The show, titled Intimacy, won the 2015 Australian Dance Award for Outstanding Achievement in Independent Dance, presented in Adelaide last month.  Described as a “triumph of passion and diversity over adversity”, and accompanied by a live score, it will be presented in the Adelaide Festival Centre’s Space Theatre later this month.

She is also currently working on a new Restless Dance Theatre production, Naturally – A Double Bill, which she is co-directing and which will open at the Odeon Theatre in Norwood next month.

Ryan moved from Brisbane to Adelaide in 2013, when she took up her position with Restless, a company comprising a youth ensemble and a senior ensemble of dancers with and without disabilities.

After having spent a couple of years working in the disability sector, she felt the position was a perfect melding of her skills, even though it meant leaving behind her family and friends in Queensland.

“I had got a bit of a fire in my belly about the fact that for so long I had felt like I lacked beauty and that I lacked relevance, and that really spurred me on to go, ‘Just because I have an impairment, that shouldn’t stop me from performing’.

“I knew Restless from my time dancing in Adelaide. And I just wanted to empower these dancers and to actually celebrate their artistic contribution.

“I really see beauty in each one of my dancers, which may not be a traditional beauty, but I find it really interesting.”

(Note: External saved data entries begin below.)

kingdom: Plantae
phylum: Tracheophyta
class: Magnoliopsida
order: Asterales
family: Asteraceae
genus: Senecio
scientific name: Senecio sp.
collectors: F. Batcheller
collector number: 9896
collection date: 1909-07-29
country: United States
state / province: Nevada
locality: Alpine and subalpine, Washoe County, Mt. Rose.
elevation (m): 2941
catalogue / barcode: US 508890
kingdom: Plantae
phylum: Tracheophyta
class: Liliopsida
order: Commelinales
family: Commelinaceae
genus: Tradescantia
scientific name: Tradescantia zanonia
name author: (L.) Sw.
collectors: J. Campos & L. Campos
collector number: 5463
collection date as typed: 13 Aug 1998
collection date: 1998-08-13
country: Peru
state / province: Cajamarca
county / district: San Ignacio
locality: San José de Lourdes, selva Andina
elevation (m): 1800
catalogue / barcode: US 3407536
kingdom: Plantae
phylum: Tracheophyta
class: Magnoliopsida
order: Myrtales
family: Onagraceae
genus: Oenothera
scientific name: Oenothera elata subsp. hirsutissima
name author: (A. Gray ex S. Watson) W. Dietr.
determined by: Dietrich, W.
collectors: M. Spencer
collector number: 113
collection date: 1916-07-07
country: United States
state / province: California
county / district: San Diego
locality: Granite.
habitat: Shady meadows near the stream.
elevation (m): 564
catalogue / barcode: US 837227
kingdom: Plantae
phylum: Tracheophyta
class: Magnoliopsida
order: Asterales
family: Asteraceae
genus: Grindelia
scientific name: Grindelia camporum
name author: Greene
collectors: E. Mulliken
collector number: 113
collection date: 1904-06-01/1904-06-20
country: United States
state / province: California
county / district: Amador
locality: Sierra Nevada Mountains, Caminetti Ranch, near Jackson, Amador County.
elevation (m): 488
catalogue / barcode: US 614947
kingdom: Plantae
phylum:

Although the likely progression of Ryan’s MS is unknown – her level of disability is considered “quite high” and she suffered a relapse soon after moving here – she says her experiences have shown her that she’s stronger than she thought she was. She feels better equipped to face the future, whatever it may bring.

Filming Michelle’s Story may have been daunting, but she is glad to have done it.

“Just knowing that so many people wanted to be involved and give their time and say so many beautiful things, it was reassuring to know that I wasn’t on my own doing this journey.

“I do feel like now, that story’s done.

“Now I’ve got to find what my next story will be.”

Michelle’s Story, Meryl Tankard’s intimate portrait of Michelle Ryan, will screen during the Adelaide Film Festival on October 17 (Mercury Cinema) and October 25 (Palace Nova). The dance-theatre work Intimacy will play at the Space Theatre on October 28-31, and Restless Dance Theatre’s Naturally – A Double Bill will be presented at Norwood’s Odeon Theatre from November 13-21.